10+ billion entities across people, organizations, products, articles, events, and locations. 1 trillion+ structured facts. 98% of the internet covered in approximately 50 languages. 150 million new facts added monthly. Rebuilt completely every 4-5 days. No human curators.
The enterprise use cases are instructive in their variety. DuckDuckGo uses Diffbot for knowledge summaries - the panels that appear when you search a company or person. Snapchat uses it for trending news extraction. Adidas and Nike run counterfeit product detection against it. Nasdaq uses it for market intelligence. Crunchbase uses it for data enrichment. Adobe, Salesforce, HubSpot. The connective tissue of how companies know things about the world increasingly runs through Tung's infrastructure.
In January 2025, Tung launched the Diffbot LLM - an open-source language model built on Meta's LLaMA 3.3 architecture (70B and 8B versions) and grounded in the knowledge graph. The core design choice was deliberate: when the model doesn't know something with confidence, it says so instead of guessing. On MMLU-Pro, it scored 70.36% - best in its class among open-source models under 100 billion parameters. On FreshQA, which tests knowledge of recent events, it hit 81% - beating ChatGPT with web search, Google Gemini, and Perplexity.

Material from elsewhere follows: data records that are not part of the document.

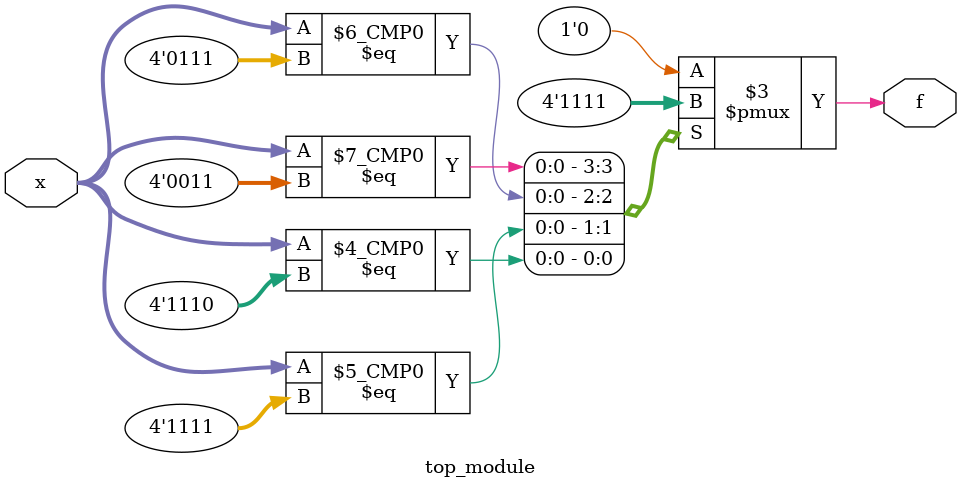
<source format=sv>
module top_module (
    input [4:1] x,
    output logic f
);

always_comb begin
    case ({x[4], x[3], x[2], x[1]})
        4'b0001: f = 0;
        4'b0011: f = 1;
        4'b0111: f = 1;
        4'b1011: f = 0;
        4'b1111: f = 1;
        4'b1110: f = 1;
        default: f = 0; // Don't-care condition
    endcase
end

endmodule

</source>
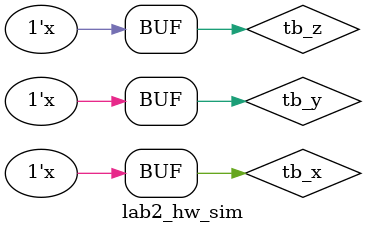
<source format=v>
`timescale 1ns / 1ps


module lab2_hw_sim();
   reg tb_x;
   reg tb_y;
   reg tb_z;
   wire tb_out;
   
   // link design and simulation
   lab2_hw link(
   .x(tb_x),
   .y(tb_y),
   .z(tb_z),
   .out(tb_out)
);

initial begin
 {tb_x,tb_y,tb_z} = 3'b000;
end

always begin
  #10 {tb_x,tb_y,tb_z}={tb_x,tb_y,tb_z}+1;
end
  
   
endmodule

</source>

The model is available as diffy.chat and open-sourced on GitHub. Tung describes it as the first open-source production GraphRAG system. In an AI landscape full of systems that confabulate convincingly, Diffbot built one that knows what it doesn't know.
"We want to build the world's largest database of structured knowledge."- Mike Tung
Tung's career choices have been consistently counterintuitive for the era they happened in. While his Stanford contemporaries were building social networks and photo-sharing apps in 2008, he was writing computer vision algorithms to parse arbitrary HTML at web scale. While the AI boom of 2021-2023 produced billion-dollar valuations for companies with little infrastructure, he was operating profitably with ~33 employees across North America and Europe. While every AI company in 2024 was racing to build the biggest model, he was building the most accurate one.
His team is small by design. The engineering team runs at roughly 13 people. There are approximately two people in marketing. The company generates around $3.1M in annual revenue. These are not the numbers of a company trying to become a unicorn. They are the numbers of a company that has decided its job is to get a very hard technical problem exactly right.
The DARPA Robotics Challenge gave him another data point for that disposition. He led Stanford's entry - a project defined by precision engineering under uncertainty, where the cost of being wrong was a robot falling on its face in front of judges. The parallels to building a knowledge graph that enterprises bet production systems on are not accidental.
Tung's aspiration, stated plainly and without embellishment: a complete, machine-readable database of all human knowledge on the internet - a factual backbone for AI systems that eliminates hallucination through grounded retrieval. He has been working toward it for fifteen years. The ticker says he is still going.